Ero sicura che quello di Antonio Latella sarebbe stato quel Pinocchio lì. Quello dei timori della mia infanzia. Ero sicura che mi avrebbe spaventato con la bambina dai capelli turchini, con la sua morte, e con l’impiccagione di Pinocchio mi avrebbe fatto pensare: ‘Ok: è finita qui’. E invece no.

Trucioli come neve, Pinocchio fastidioso come dovrebbe essere (chissà perché nella mia memoria era solo sciocco e ingenuo e non insopportabile come effettivamente viene descritto da Collodi…) eppure qualcosa mi è mancato.

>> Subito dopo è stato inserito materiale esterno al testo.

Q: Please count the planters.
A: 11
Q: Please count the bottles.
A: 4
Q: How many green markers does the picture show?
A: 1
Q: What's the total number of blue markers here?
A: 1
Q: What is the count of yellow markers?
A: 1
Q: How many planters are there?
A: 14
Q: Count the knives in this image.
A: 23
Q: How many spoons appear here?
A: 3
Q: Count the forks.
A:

Seguo Latella da anni, grazie ad amici che hanno recitato nei suoi spettacoli e a causa della botta al cuore che ho avuto quando Romeo e Giulietta abbracciati sul palco hanno iniziato a roteare in uno spettacolo (nel lontano 2001) in cui sembravano tutti bambini e non potevo che piangere; di quel piccolo blocco nella pancia che ho ricercato poi negli anni, quell’attimo in cui il teatro ogni volta mi ricorda quanto sia necessario.

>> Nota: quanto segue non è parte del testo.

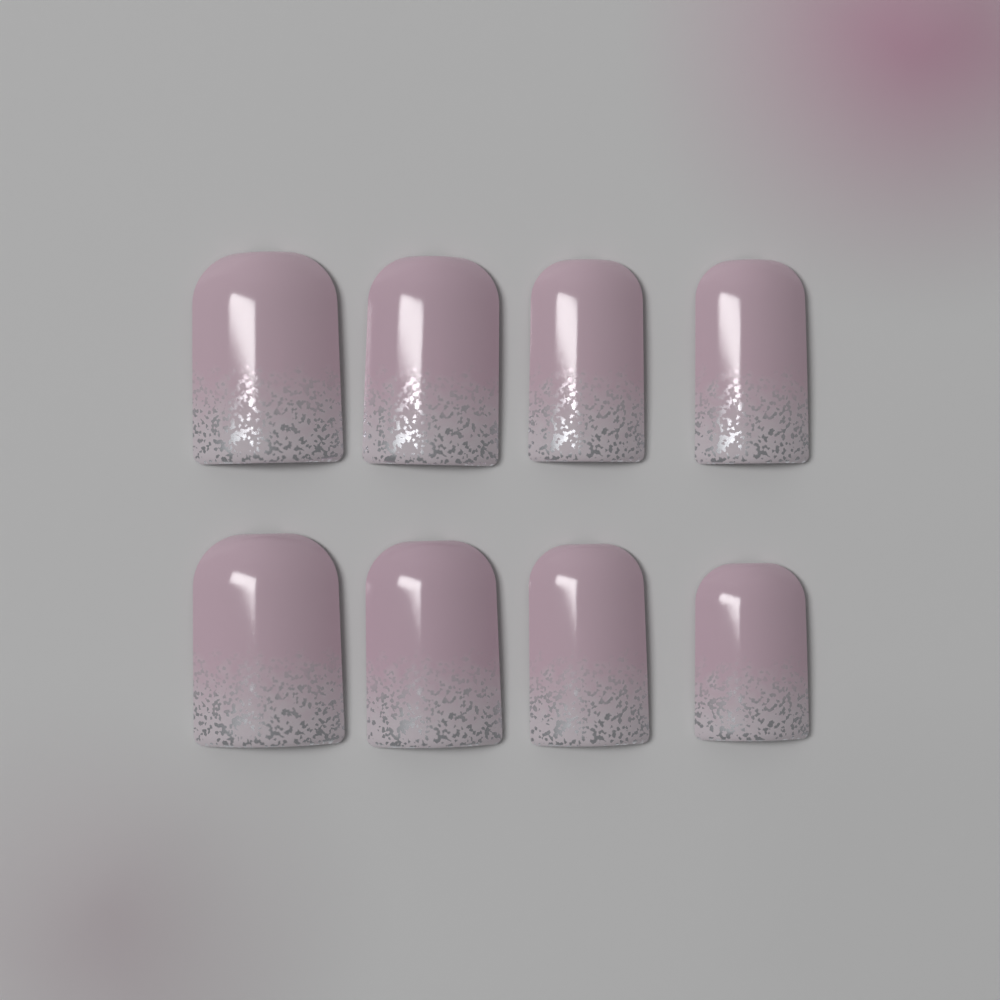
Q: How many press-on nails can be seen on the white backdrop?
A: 8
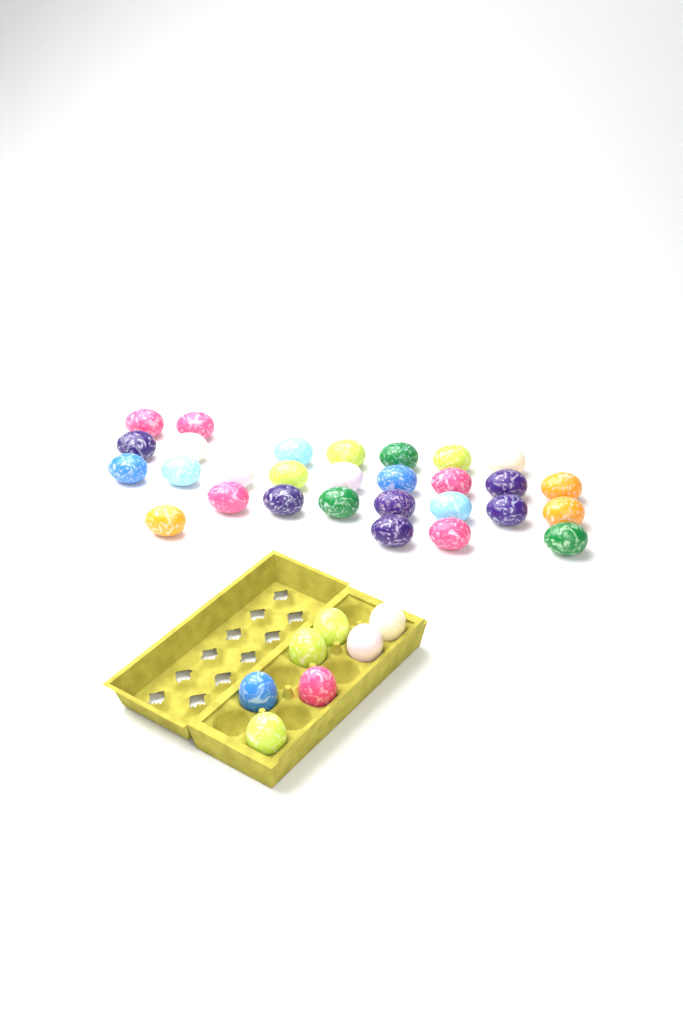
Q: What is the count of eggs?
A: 36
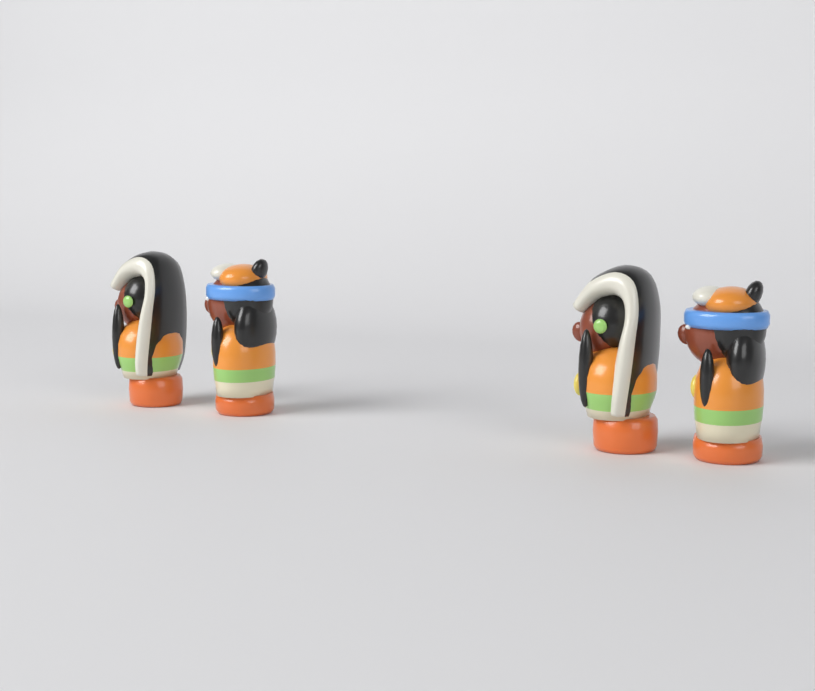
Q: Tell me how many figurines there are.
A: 4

Per questo sono rimasta delusa. Più di quelli che, tra il pubblico – meschini che non siete altro – aspettavano la Disney e la fata turchina con la bacchetta magica.

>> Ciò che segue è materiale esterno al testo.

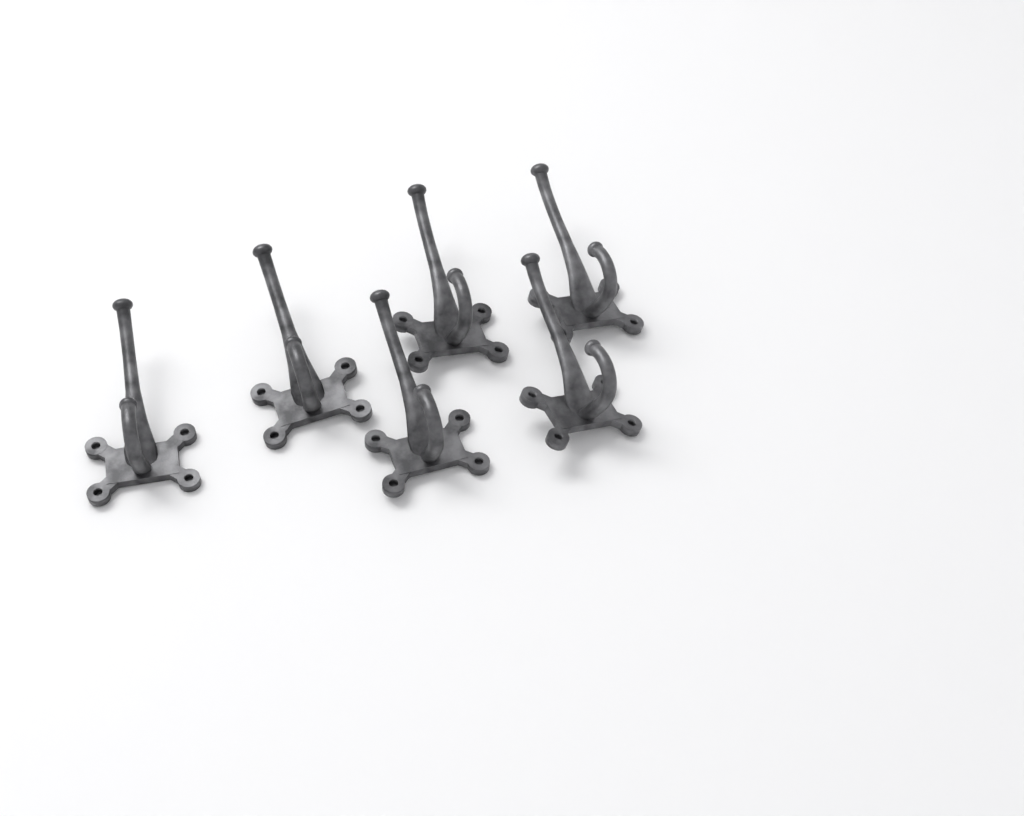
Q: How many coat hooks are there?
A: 6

Antonio Latella è un regista straordinario e gli sono grata per avermi dato conferma di quel mondo oscuro della mia infanzia, quello in cui un racconto fa comprendere a un bambino che c’è qualcosa di profondamente buono o cattivo o confuso. Ma anche buio e spaventoso. In cui si delude e non si può tornare indietro.

Nonostante le grandi capacità degli attori in scena (che in alcuni sprazzi, come sul palco dei burattini, sono fenomenali) ho trovato lo spettacolo eccessivamente lungo. Forse l’obiettivo di Latella era quello di sfinire lo spettatore, non so, per fargli comprendere chi fosse davvero quel pezzo di legno che aspirava a diventare un bambino vero. Forse Pinocchio non crea semplicemente empatia con il pubblico e non si riesce a seguirlo con attenzione lungo tutto il percorso. Forse nell’interpretazione di Christian La Rosa ho visto più fatica e tecnica che altro quella sera. Peccato.

Facciamo tanti pupazzetti di Pinocchio da vendere ai turisti ma non sappiamo chi sia. Sarebbe stata una buona occasione per conoscerlo.
O riconoscerlo, se da bambini in un brutto sogno un gigante verde vi ha pescato in una rete come era successo e lui.